Booth Id:
CHEM058
Category:
Chemistry
Year:
2024
Finalist Names:
Meduri, Abhinav (School: North Carolina School of Science and Mathematics)
Abstract:
In recent years, single-junction perovskite solar cells with lead-halide frameworks have garnered considerable interest for their superior photovoltaic performance, facile fabrication, and tunable optoelectronic properties. However, concerns about lead toxicity and instability in lead-halide perovskite solar cells (LHPSCs) remain. Water infiltration through the perovskite layer along grain boundaries can lead to the formation of PbI2, the primary decomposition product containing lead in highly efficient solar cells.
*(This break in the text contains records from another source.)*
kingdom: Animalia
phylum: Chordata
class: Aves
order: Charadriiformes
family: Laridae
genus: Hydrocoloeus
Given that the maximum permissible levels of lead in drinking water in the U.S. are 15 ppb (EPA), it is crucial to effectively control and restrict the release of dissolved lead-containing products into soil and water reservoirs from LHPSCs. In this project, the efficacy of an alginate-L-cysteine (SA-Cys) biopolymer film was explored for mitigating lead leaching from LHPSCs. Alginate, a biocompatible and biodegradable polymer, was functionalized with thiol groups to enhance its adsorption and chelation of lead ions. The modified polymer was integrated outside the perovskite architecture through a multi-layer deposition strategy, resulting in a modified LHPSC that achieved a sequestration efficiency of 80% and retained over 97% of its original lead content under simulated rainfall. Electronic structure calculations using the PCM solvation model showed the SA-Cys monomer had improved lead-binding properties compared to its non-functionalized counterpart. A preliminary analysis of the performance of encapsulated cells demonstrated that SA-Cys had no impact on the PV output of the solar cells. This investigation provides valuable insights into addressing the challenges associated with lead leaching and aims to further enhance the performance of LHPSCs.